[Saved entries]
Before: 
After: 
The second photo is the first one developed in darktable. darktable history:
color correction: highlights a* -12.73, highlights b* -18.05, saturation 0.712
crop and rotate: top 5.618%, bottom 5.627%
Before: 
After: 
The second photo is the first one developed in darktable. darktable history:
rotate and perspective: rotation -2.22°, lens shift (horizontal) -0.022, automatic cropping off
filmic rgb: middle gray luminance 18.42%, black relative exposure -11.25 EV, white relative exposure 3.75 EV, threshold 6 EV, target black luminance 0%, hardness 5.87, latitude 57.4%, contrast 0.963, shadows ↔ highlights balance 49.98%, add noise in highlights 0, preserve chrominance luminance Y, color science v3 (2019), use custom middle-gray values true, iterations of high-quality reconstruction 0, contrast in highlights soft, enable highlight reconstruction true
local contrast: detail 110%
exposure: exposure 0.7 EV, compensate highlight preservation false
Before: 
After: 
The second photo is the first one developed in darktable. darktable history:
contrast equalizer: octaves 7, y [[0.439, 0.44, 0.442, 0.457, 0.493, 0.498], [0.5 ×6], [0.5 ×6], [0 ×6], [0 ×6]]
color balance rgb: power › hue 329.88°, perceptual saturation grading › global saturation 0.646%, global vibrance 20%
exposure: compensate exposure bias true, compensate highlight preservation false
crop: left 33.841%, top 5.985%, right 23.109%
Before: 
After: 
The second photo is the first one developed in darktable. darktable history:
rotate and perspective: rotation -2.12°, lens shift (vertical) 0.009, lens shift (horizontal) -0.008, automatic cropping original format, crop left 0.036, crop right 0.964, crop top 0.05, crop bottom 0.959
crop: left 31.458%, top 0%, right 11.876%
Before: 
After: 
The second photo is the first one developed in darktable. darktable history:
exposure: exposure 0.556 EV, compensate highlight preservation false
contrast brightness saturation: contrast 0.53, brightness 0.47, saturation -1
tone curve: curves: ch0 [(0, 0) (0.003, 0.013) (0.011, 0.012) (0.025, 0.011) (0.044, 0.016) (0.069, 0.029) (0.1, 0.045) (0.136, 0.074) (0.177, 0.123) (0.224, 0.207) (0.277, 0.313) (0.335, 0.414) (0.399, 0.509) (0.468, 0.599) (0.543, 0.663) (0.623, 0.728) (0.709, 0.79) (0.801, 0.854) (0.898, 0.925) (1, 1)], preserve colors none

Exercise goal — Rewrite the stretch from the start of the entries through the line containing "crop: left 31.458%, top 0%, right 11.876%", swapping "developed" for "edited" and leaving everything else unchanged.

Response for this exercise —
Before: 
After: 
The second photo is the first one edited in darktable. darktable history:
color correction: highlights a* -12.73, highlights b* -18.05, saturation 0.712
crop and rotate: top 5.618%, bottom 5.627%
Before: 
After: 
The second photo is the first one edited in darktable. darktable history:
rotate and perspective: rotation -2.22°, lens shift (horizontal) -0.022, automatic cropping off
filmic rgb: middle gray luminance 18.42%, black relative exposure -11.25 EV, white relative exposure 3.75 EV, threshold 6 EV, target black luminance 0%, hardness 5.87, latitude 57.4%, contrast 0.963, shadows ↔ highlights balance 49.98%, add noise in highlights 0, preserve chrominance luminance Y, color science v3 (2019), use custom middle-gray values true, iterations of high-quality reconstruction 0, contrast in highlights soft, enable highlight reconstruction true
local contrast: detail 110%
exposure: exposure 0.7 EV, compensate highlight preservation false
Before: 
After: 
The second photo is the first one edited in darktable. darktable history:
contrast equalizer: octaves 7, y [[0.439, 0.44, 0.442, 0.457, 0.493, 0.498], [0.5 ×6], [0.5 ×6], [0 ×6], [0 ×6]]
color balance rgb: power › hue 329.88°, perceptual saturation grading › global saturation 0.646%, global vibrance 20%
exposure: compensate exposure bias true, compensate highlight preservation false
crop: left 33.841%, top 5.985%, right 23.109%
Before: 
After: 
The second photo is the first one edited in darktable. darktable history:
rotate and perspective: rotation -2.12°, lens shift (vertical) 0.009, lens shift (horizontal) -0.008, automatic cropping original format, crop left 0.036, crop right 0.964, crop top 0.05, crop bottom 0.959
crop: left 31.458%, top 0%, right 11.876%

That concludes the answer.